Hepimizin başından en ufak bir karamsarlığa düşüldüğünde, 'Tamam, bu kadardı, artık bitti,' dediği anlar geçmiştir. Veya en ufak bir pırıltıda, 'Oldu bu iş!' diyerek sevinç nidaları attığı. Ancak ikisi de tam tersi ile sonuçlanabilir. Çünkü büyük işler başarmak için büyük adımlar atmak gerekir. Ufak tefek kıvılcımlar her zaman yangın çıkarmaya yetmez. Yukarıdaki gibi kesin yargılar verebilmek için bir şeylerin ya tam anlamıyla kökünden sökülüp kenara atılması ya da tam anlamıyla filizlenip çiçek açması gerekir.

Umut var mı, yok mu?

Açıkçası benim açımdan yeşeren tek bir tohum dahi yoktu. Aksine, şu sıralar kardeş sözcüğünü çok sık duyar olmuştum ve fazlasıyla gözüme batıyordu. Ama Hakan, kalbimin derinliklerinden söküp kenara atamayacağım kadar kuvvetli kök salmıştı ruhuma. Ne var diyebiliyordum ne yok. Ne atabiliyordum ne de yeşertebiliyordum.

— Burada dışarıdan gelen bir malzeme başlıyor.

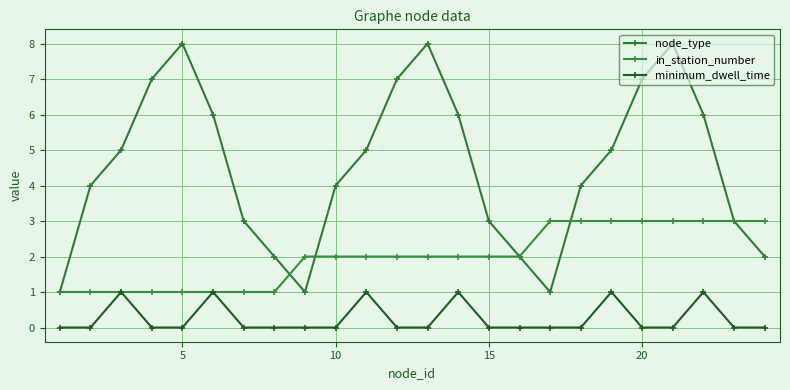

True or false: minimum_dwell_time has more than 0 interior local peaks.

True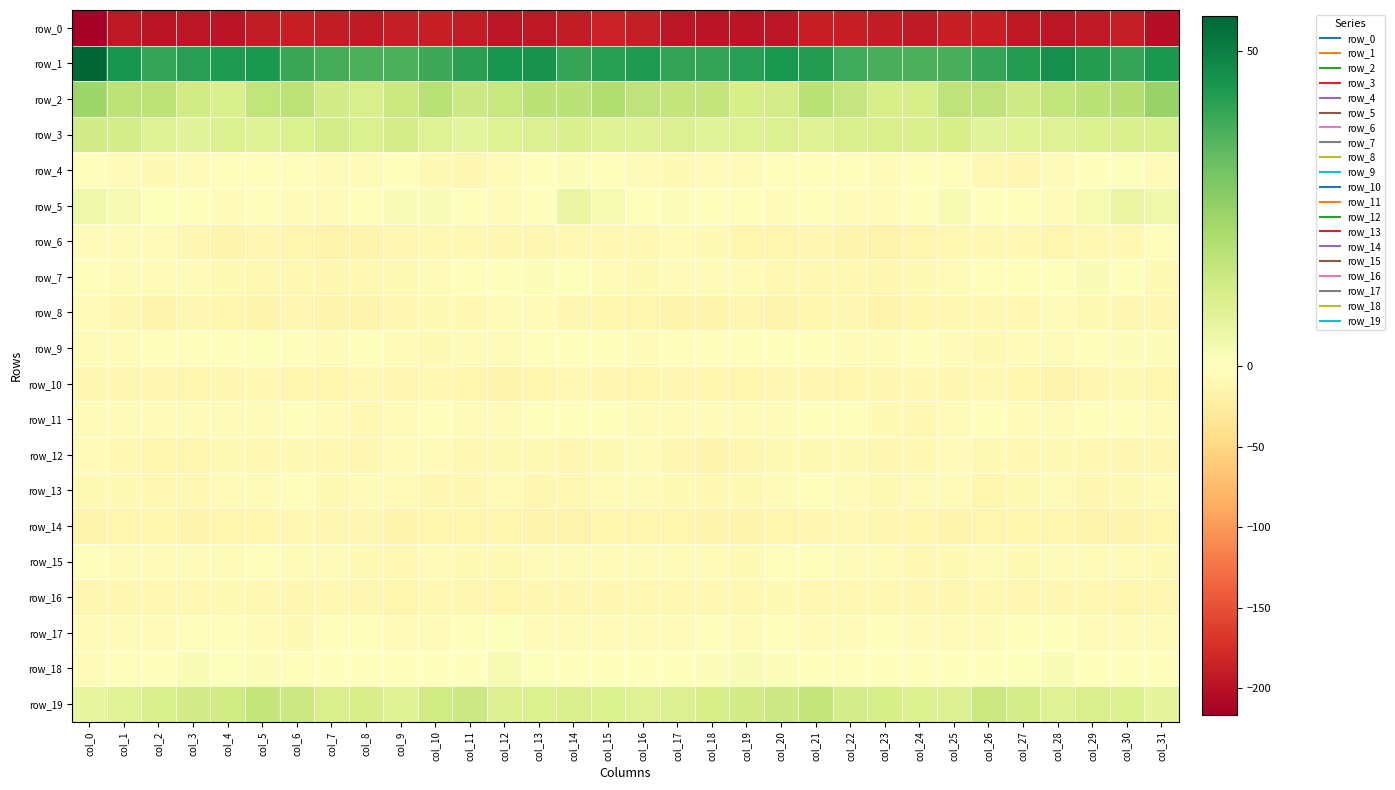

The row_4 series shows -3.4 at col_31. True or false?

True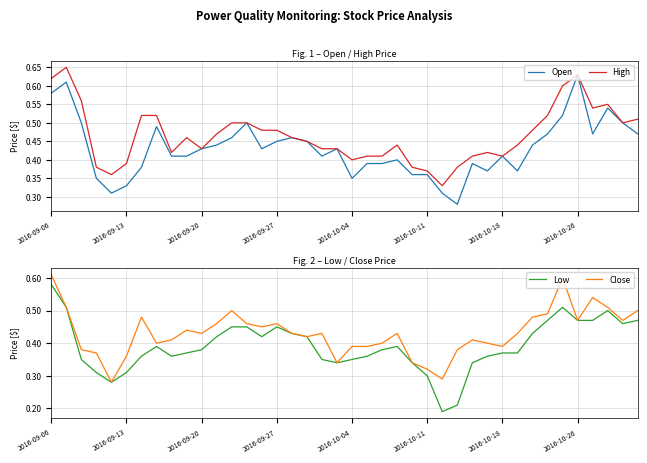

What is the spread (max minus min) of values at 9?

0.1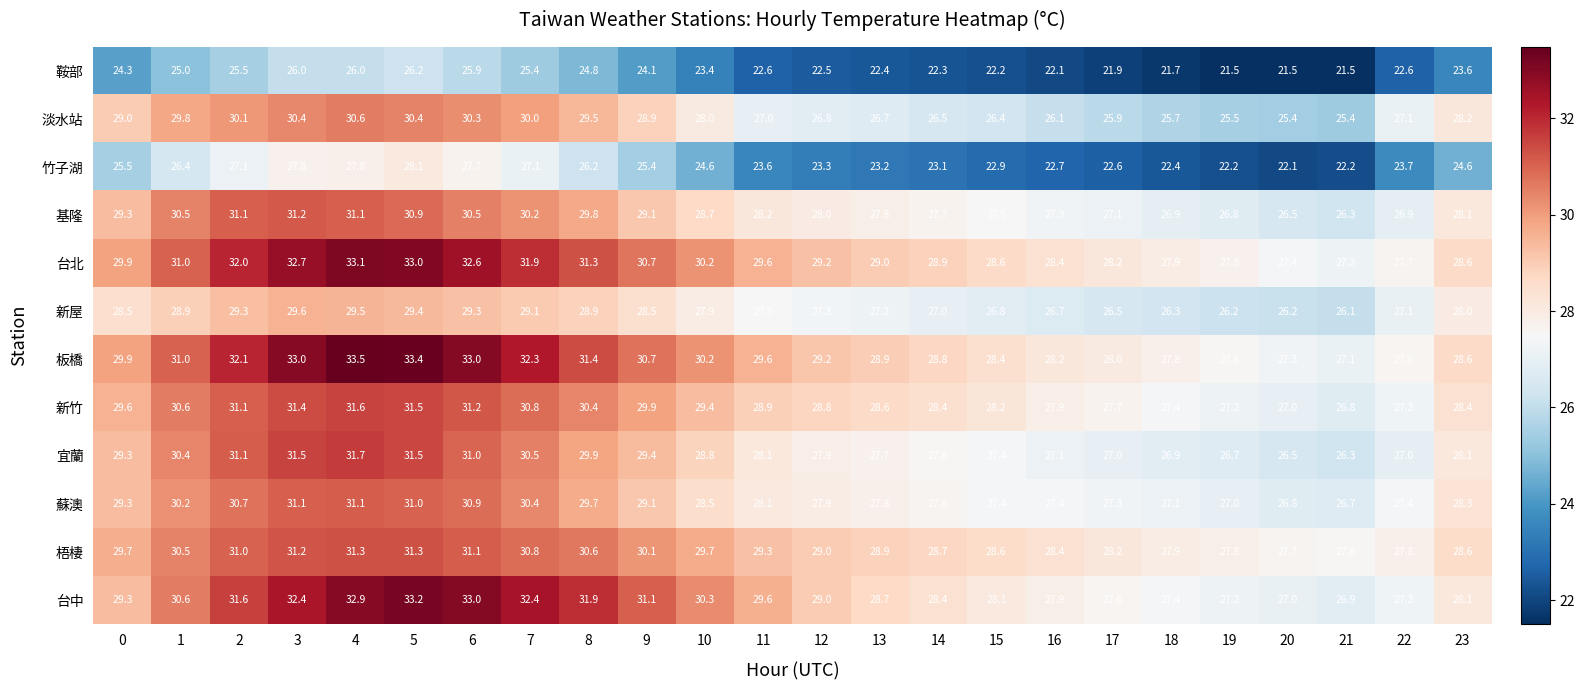

Which series changed the most between 8 and 20?

台中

Araftaydım. Yarıladığım yolu devam edebilmem için hiçbir parıltı göremiyordum. Geriye dönmek için arkama baktığımda ise orası da zifiri karanlıktı. Işık yoktu. Rehber yoktu. Geri dönüş yoktu. İleri adımlar yoktu. Bulunduğum konumda kalakalmaktan başka hiçbir şey yoktu. Sol elimin avuç içinde biriken hayal kırıklığı, acı, keder, üzüntü, endişe, korku ve damarlarıma zehir salan birçok iç karartıcı duygular hariç. Bir de... Bir de sağ elimin avuç içinde birikmiş neşe, mutluluk, sevinç ve içi umut dolu hayaller hariç. Yanımda varlığını hissettiğim ve güç alabildiğim tek şey anılarımdı. İyi veya kötü anılar. Bana yol gösterebilirlerdi. Örneğin... Hakan yolunda ilerlediğim yolun olumlu ve olumsuz muhasebesini yaparak umudun var olup olmadığını çözebilirdim. Tanıştığımızdan bu yana hâlâ yerimde sayıp hiç ilerleyemediğim konular neydi?

Ona hiç sarılamamıştım mesela.
Hiç elini tutamamıştım.
Hiç öpememiştim.
Hiç koklayamamıştım.
Hiç sevdiğimi söyleyememiştim.
Hiç dokunamamıştım.
Hiç beraber uyuyamamıştık.
Hiç saçlarıyla oynayamamıştım.
Hiç dizlerine yatamamıştım.
Hiç özlediğimi söyleyememiştim.
Hiç, hiç bu kadar değersiz hissetmediğimi anlatamamıştım.

Bu kadar hiçin arasında, her şeyim olmayı nasıl beceriyordu?

Çünkü bir gülüşü yetiyordu bana. Sayılı kez görsem de yetiyordu. Kıvrılan dudakları hiçliğe meydan okuyup, her şey hâlâ benim elimde, diyordu adeta. İstersem bütün hiçliği, çivileri ile beraber tabanından söküp yerine istediklerimi dikebilirim. Hiçi hep, zerreyi zirve yapabilirim. Her şey hâlâ benim elimde.

Hâl böyleyken umudun olmadığından bahsetmek mümkün mü?

Umut var, sadece biraz naza çekiyor kendini. Tutarsam bırakmayacağımı, benim onu dibine kadar harcayacağımı ve ortalığın tozunu attıracağımızı biliyor. Hâliyle gelmiyor. Çünkü küçücük bir umut ile bütün dünyayı karşıma alacağımı bilen herkes gibi, o da korkması gerektiğini biliyor.

Yarıladığım yolda yapmam gereken tek şey olduğum yere bağdaş kurup beklemek. Belki umut ışığı yanacak. Yakanı da Hakan'ın ta kendisi olacak. O zaman yoluma kaldığım yerden koşarak devam edebileceğim.